====== DATASET EXCERPTS ======
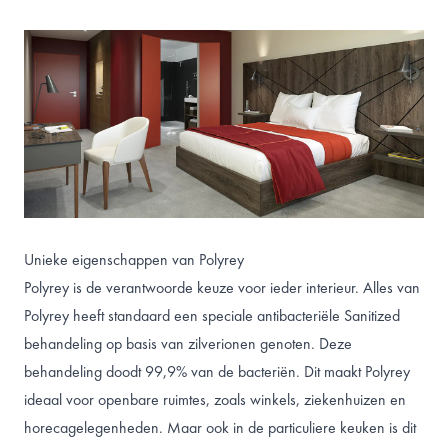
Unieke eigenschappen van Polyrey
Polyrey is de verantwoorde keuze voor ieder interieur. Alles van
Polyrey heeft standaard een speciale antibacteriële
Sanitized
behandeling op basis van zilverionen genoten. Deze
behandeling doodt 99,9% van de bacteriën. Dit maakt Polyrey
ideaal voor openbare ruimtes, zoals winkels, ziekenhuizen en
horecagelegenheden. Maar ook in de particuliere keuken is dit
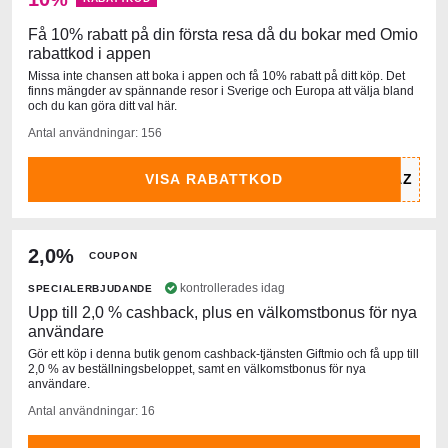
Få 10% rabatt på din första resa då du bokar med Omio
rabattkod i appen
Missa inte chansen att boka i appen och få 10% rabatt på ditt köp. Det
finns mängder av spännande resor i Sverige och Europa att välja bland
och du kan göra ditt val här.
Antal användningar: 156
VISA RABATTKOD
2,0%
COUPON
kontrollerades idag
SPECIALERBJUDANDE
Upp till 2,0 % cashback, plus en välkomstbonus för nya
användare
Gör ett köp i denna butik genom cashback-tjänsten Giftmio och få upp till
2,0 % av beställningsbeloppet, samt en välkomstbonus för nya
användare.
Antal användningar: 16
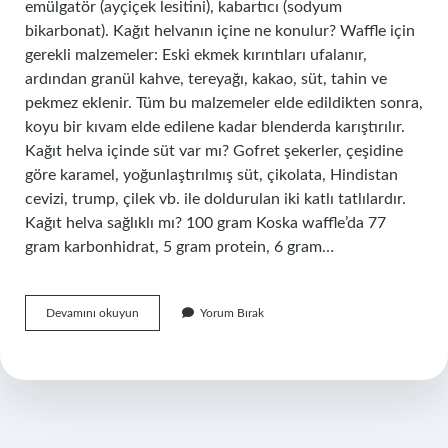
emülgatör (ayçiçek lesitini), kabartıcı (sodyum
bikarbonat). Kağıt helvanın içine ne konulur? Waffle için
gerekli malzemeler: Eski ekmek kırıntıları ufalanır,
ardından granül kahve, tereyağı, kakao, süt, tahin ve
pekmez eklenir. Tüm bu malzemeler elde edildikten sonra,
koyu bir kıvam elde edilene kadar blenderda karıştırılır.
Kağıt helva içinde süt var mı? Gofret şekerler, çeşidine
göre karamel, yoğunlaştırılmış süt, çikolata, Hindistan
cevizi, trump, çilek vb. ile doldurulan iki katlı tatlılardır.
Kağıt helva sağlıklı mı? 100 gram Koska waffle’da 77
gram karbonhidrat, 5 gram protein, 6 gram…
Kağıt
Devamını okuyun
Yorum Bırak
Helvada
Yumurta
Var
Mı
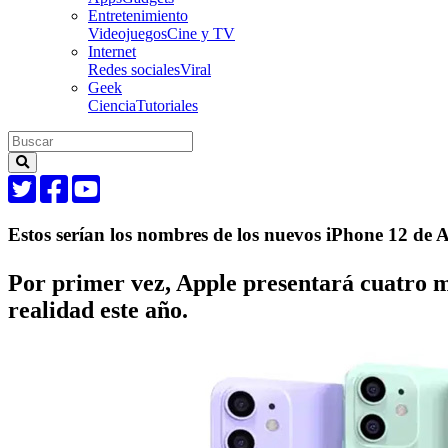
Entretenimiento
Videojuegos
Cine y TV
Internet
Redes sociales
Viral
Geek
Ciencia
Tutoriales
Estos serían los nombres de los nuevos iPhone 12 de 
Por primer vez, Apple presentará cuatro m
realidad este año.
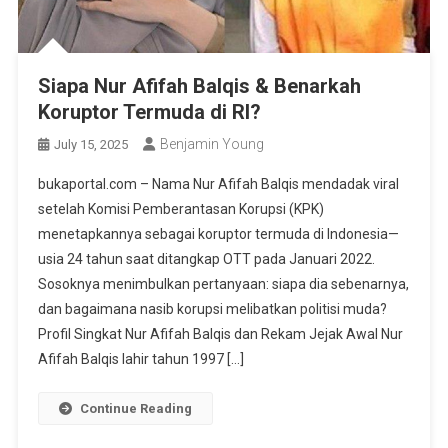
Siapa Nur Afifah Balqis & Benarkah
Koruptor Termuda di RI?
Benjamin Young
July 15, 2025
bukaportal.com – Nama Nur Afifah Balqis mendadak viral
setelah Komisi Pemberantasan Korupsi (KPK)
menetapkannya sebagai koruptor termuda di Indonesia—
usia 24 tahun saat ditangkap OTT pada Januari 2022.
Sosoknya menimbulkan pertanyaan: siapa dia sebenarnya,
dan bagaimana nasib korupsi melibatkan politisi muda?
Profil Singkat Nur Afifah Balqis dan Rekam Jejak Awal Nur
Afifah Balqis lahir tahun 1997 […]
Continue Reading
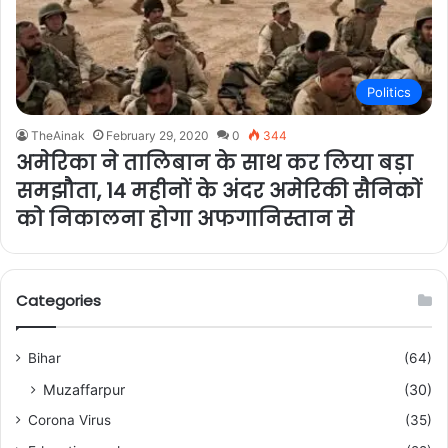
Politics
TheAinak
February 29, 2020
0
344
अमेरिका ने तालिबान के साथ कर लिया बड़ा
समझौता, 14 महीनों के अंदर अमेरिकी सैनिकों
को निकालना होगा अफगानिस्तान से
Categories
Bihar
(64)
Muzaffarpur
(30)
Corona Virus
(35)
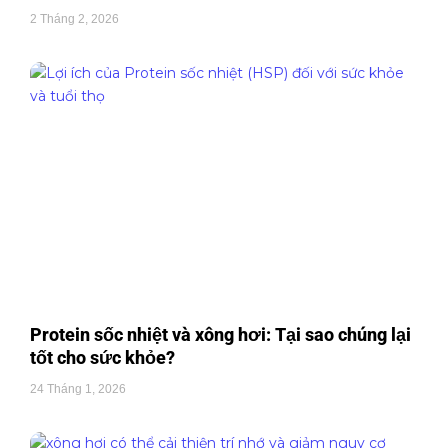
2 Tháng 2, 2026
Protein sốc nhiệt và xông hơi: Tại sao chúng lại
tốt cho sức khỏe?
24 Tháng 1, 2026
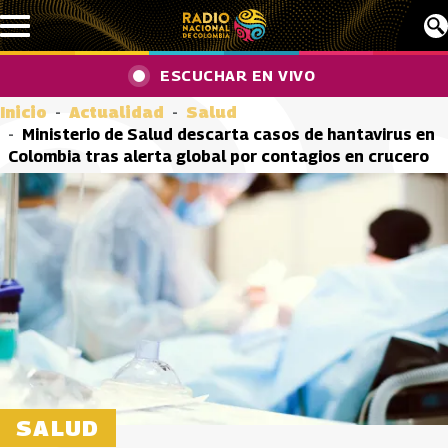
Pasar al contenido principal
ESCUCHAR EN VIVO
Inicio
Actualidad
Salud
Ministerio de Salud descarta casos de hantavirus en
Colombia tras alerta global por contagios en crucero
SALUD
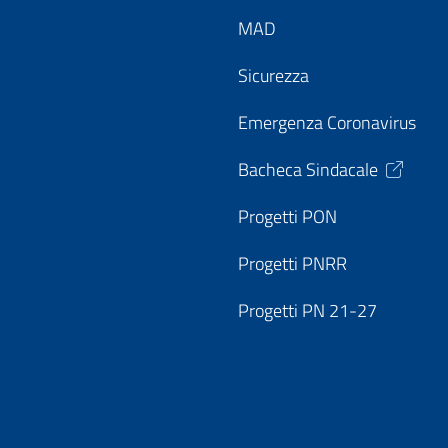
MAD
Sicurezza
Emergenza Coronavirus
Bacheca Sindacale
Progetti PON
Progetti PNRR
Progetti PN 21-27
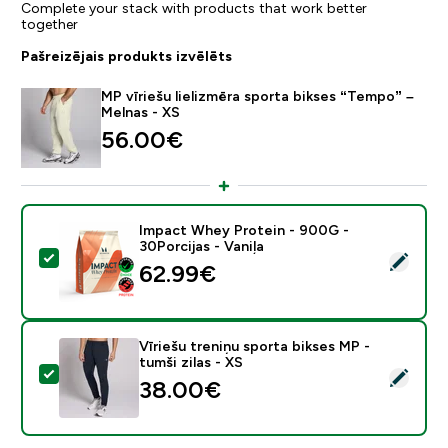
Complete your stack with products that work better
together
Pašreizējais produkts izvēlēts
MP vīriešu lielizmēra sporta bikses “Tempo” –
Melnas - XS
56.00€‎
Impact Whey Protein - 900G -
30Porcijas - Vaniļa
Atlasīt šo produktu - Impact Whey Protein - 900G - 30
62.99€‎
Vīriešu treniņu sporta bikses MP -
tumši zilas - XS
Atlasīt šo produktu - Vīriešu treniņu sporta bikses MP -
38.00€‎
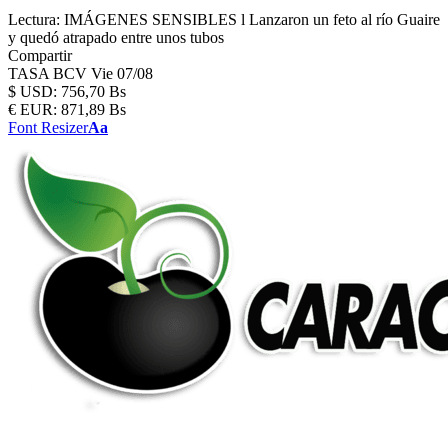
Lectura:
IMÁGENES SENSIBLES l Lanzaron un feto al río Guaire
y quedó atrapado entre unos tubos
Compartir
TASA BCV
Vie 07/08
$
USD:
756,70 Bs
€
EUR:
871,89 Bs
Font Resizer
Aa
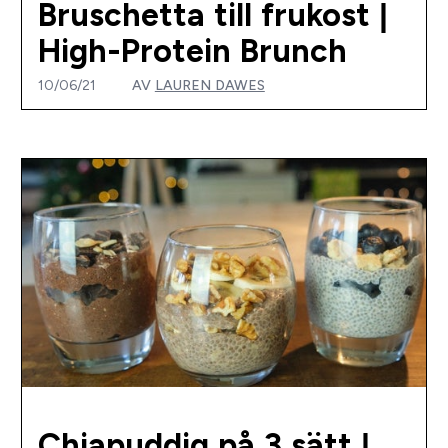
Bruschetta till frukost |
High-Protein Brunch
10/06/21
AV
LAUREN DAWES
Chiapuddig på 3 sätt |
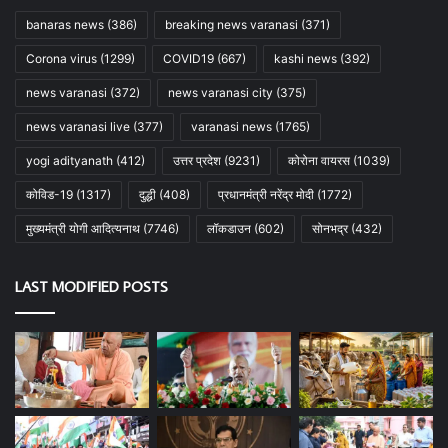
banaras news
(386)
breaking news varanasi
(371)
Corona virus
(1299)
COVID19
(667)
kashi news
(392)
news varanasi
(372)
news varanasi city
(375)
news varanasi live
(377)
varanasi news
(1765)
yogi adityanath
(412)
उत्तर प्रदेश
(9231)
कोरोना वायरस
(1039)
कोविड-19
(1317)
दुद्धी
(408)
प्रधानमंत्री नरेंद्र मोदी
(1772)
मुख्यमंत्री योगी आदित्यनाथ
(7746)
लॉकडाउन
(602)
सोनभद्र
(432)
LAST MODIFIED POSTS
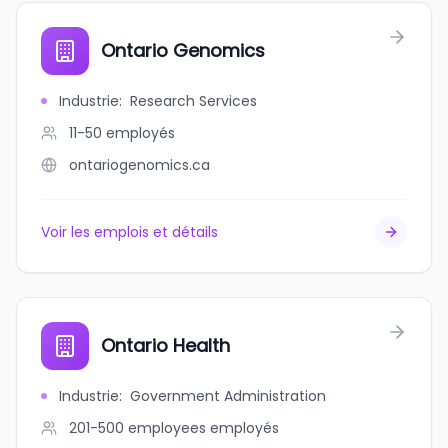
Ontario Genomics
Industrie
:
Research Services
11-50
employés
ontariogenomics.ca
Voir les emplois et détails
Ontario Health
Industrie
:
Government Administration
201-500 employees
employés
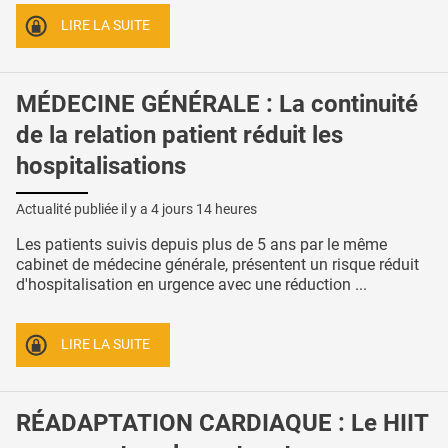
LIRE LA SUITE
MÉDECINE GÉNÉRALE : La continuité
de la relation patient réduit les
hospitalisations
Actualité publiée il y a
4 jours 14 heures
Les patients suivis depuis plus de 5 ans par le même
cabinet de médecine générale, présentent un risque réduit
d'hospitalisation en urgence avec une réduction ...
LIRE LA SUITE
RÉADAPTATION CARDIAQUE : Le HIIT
======
* [TRY IT]
Repeat the data exactly, without the pictures.

* [YOUR SOLUTION]
Unieke eigenschappen van Polyrey
Polyrey is de verantwoorde keuze voor ieder interieur. Alles van
Polyrey heeft standaard een speciale antibacteriële
Sanitized
behandeling op basis van zilverionen genoten. Deze
behandeling doodt 99,9% van de bacteriën. Dit maakt Polyrey
ideaal voor openbare ruimtes, zoals winkels, ziekenhuizen en
horecagelegenheden. Maar ook in de particuliere keuken is dit
Få 10% rabatt på din första resa då du bokar med Omio
rabattkod i appen
Missa inte chansen att boka i appen och få 10% rabatt på ditt köp. Det
finns mängder av spännande resor i Sverige och Europa att välja bland
och du kan göra ditt val här.
Antal användningar: 156
VISA RABATTKOD
2,0%
COUPON
kontrollerades idag
SPECIALERBJUDANDE
Upp till 2,0 % cashback, plus en välkomstbonus för nya
användare
Gör ett köp i denna butik genom cashback-tjänsten Giftmio och få upp till
2,0 % av beställningsbeloppet, samt en välkomstbonus för nya
användare.
Antal användningar: 16
emülgatör (ayçiçek lesitini), kabartıcı (sodyum
bikarbonat). Kağıt helvanın içine ne konulur? Waffle için
gerekli malzemeler: Eski ekmek kırıntıları ufalanır,
ardından granül kahve, tereyağı, kakao, süt, tahin ve
pekmez eklenir. Tüm bu malzemeler elde edildikten sonra,
koyu bir kıvam elde edilene kadar blenderda karıştırılır.
Kağıt helva içinde süt var mı? Gofret şekerler, çeşidine
göre karamel, yoğunlaştırılmış süt, çikolata, Hindistan
cevizi, trump, çilek vb. ile doldurulan iki katlı tatlılardır.
Kağıt helva sağlıklı mı? 100 gram Koska waffle’da 77
gram karbonhidrat, 5 gram protein, 6 gram…
Kağıt
Devamını okuyun
Yorum Bırak
Helvada
Yumurta
Var
Mı
Entretenimiento
Videojuegos
Cine y TV
Internet
Redes sociales
Viral
Geek
Ciencia
Tutoriales
Estos serían los nombres de los nuevos iPhone 12 de 
Por primer vez, Apple presentará cuatro m
realidad este año.
Siapa Nur Afifah Balqis & Benarkah
Koruptor Termuda di RI?
Benjamin Young
July 15, 2025
bukaportal.com – Nama Nur Afifah Balqis mendadak viral
setelah Komisi Pemberantasan Korupsi (KPK)
menetapkannya sebagai koruptor termuda di Indonesia—
usia 24 tahun saat ditangkap OTT pada Januari 2022.
Sosoknya menimbulkan pertanyaan: siapa dia sebenarnya,
dan bagaimana nasib korupsi melibatkan politisi muda?
Profil Singkat Nur Afifah Balqis dan Rekam Jejak Awal Nur
Afifah Balqis lahir tahun 1997 […]
Continue Reading
Politics
TheAinak
February 29, 2020
0
344
अमेरिका ने तालिबान के साथ कर लिया बड़ा
समझौता, 14 महीनों के अंदर अमेरिकी सैनिकों
को निकालना होगा अफगानिस्तान से
Categories
Bihar
(64)
Muzaffarpur
(30)
Corona Virus
(35)
2 Tháng 2, 2026
Protein sốc nhiệt và xông hơi: Tại sao chúng lại
tốt cho sức khỏe?
24 Tháng 1, 2026
Pasar al contenido principal
ESCUCHAR EN VIVO
Inicio
Actualidad
Salud
Ministerio de Salud descarta casos de hantavirus en
Colombia tras alerta global por contagios en crucero
SALUD
MAD
Sicurezza
Emergenza Coronavirus
Bacheca Sindacale
Progetti PON
Progetti PNRR
Progetti PN 21-27
Complete your stack with products that work better
together
Pašreizējais produkts izvēlēts
MP vīriešu lielizmēra sporta bikses “Tempo” –
Melnas - XS
56.00€‎
Impact Whey Protein - 900G -
30Porcijas - Vaniļa
Atlasīt šo produktu - Impact Whey Protein - 900G - 30
62.99€‎
Vīriešu treniņu sporta bikses MP -
tumši zilas - XS
Atlasīt šo produktu - Vīriešu treniņu sporta bikses MP -
38.00€‎
Lectura:
IMÁGENES SENSIBLES l Lanzaron un feto al río Guaire
y quedó atrapado entre unos tubos
Compartir
TASA BCV
Vie 07/08
$
USD:
756,70 Bs
€
EUR:
871,89 Bs
Font Resizer
Aa
Bruschetta till frukost |
High-Protein Brunch
10/06/21
AV
LAUREN DAWES
Chiapuddig på 3 sätt |
banaras news
(386)
breaking news varanasi
(371)
Corona virus
(1299)
COVID19
(667)
kashi news
(392)
news varanasi
(372)
news varanasi city
(375)
news varanasi live
(377)
varanasi news
(1765)
yogi adityanath
(412)
उत्तर प्रदेश
(9231)
कोरोना वायरस
(1039)
कोविड-19
(1317)
दुद्धी
(408)
प्रधानमंत्री नरेंद्र मोदी
(1772)
मुख्यमंत्री योगी आदित्यनाथ
(7746)
लॉकडाउन
(602)
सोनभद्र
(432)
LAST MODIFIED POSTS
Ontario Genomics
Industrie
:
Research Services
11-50
employés
ontariogenomics.ca
Voir les emplois et détails
Ontario Health
Industrie
:
Government Administration
201-500 employees
employés
LIRE LA SUITE
MÉDECINE GÉNÉRALE : La continuité
de la relation patient réduit les
hospitalisations
Actualité publiée il y a
4 jours 14 heures
Les patients suivis depuis plus de 5 ans par le même
cabinet de médecine générale, présentent un risque réduit
d'hospitalisation en urgence avec une réduction ...
LIRE LA SUITE
RÉADAPTATION CARDIAQUE : Le HIIT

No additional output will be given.